From the article on Britain's support for the bombing of Yemen, extract the passage between "The cargo plane" and "to bomb Yemen.", inclusive, copying it word for word.

* TEXT PASSAGE:
========

Declassified UK

Declassified UK

Coronavirus cannot stop Britain’s war in Yemen

Coronavirus cannot stop Britain’s war in Yemen
Saudi Arabia uses Typhoon jets - made and maintained by British engineers - to bomb Yemen (Artwork: Declassified UK)

Despite claiming to help tackle the coronavirus pandemic, Britain’s military and arms industry continue to facilitate bombing one of the world’s poorest countries, which is most at risk from Covid-19.

The Royal Air Force (RAF) and Britain’s largest arms company, BAE Systems, are continuing to support Saudi Arabia’s assault on Yemen, despite calls from the United Nations for a ceasefire over fears of “untold human suffering”, Declassified UK has found.

UN officials are warning that Covid-19 could “crush” the remaining 50% of Yemen’s healthcare system that functions after five years of aerial bombardment, which has killed more than 100,000 people and seen medical staff repeatedly targeted.

Yemen is the world’s worst humanitarian crisis and experts were alarmed when the country’s first case of Covid-19 was detected earlier this month. Yemeni human rights group Mwatana was told by a despondent resident in the capital of Sana’a: “If coronavirus arrives in Yemen, we should just dig our graves and wait quietly for death.”

Despite these concerns, the Yemen Data Project says that last week the Saudi-led coalition launched 106 air strikes. The Global Centre for the Responsibility to Protect has described such attacks as “indiscriminate bombing of civilians”.

Declassified UK has found that while the recent sorties were underway, British arms industry giant BAE Systems flew a cargo plane (tail number G-JMCM) from its Typhoon fighter jet factory at Warton Aerodrome, England, to the RAF’s Akrotiri air base in Cyprus on 15 April 2020 where it refuelled and stayed overnight.

The cargo plane then proceeded to Ta’if, near Mecca in Saudi Arabia, the following day. BAE staff at King Fahad Air Base in Ta’if service a fleet of Typhoon fighter jets used by the Saudi air force to bomb Yemen. 

A few hours after landing in Ta’if, the BAE freighter returned along the same route to Warton, arriving on 17 April. A plane spotter logged the flight on an internet message board and a fellow enthusiast remarked: “The weekly Saudi aircraft spares supply flight (what else?) continues unabated by any Covid-19 pandemic that grips the world.”

========

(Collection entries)

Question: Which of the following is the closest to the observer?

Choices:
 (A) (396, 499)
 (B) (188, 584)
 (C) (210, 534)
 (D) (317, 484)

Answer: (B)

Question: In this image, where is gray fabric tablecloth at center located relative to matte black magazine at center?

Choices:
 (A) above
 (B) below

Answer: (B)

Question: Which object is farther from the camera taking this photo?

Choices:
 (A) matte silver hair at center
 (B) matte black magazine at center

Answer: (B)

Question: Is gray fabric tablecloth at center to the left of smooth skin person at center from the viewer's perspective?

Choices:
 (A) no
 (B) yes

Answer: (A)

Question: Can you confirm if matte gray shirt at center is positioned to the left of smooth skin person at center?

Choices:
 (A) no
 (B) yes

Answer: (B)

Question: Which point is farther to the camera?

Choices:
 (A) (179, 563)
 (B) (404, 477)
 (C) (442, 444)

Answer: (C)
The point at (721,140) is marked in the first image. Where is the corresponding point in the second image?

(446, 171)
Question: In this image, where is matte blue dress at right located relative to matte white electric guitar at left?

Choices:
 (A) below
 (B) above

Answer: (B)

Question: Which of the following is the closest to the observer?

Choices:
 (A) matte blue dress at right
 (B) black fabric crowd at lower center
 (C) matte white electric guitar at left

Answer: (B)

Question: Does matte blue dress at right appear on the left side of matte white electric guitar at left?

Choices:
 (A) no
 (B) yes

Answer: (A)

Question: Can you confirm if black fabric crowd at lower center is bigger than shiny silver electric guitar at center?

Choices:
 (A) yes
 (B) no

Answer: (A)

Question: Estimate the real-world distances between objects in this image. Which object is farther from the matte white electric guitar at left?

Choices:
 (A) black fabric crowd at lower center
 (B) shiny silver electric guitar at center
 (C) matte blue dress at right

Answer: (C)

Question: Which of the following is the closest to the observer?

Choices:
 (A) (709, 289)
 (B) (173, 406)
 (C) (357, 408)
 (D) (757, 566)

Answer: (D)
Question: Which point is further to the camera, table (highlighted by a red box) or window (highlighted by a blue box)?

========

* FINISHED TASK:
The cargo plane then proceeded to Ta’if, near Mecca in Saudi Arabia, the following day. BAE staff at King Fahad Air Base in Ta’if service a fleet of Typhoon fighter jets used by the Saudi air force to bomb Yemen.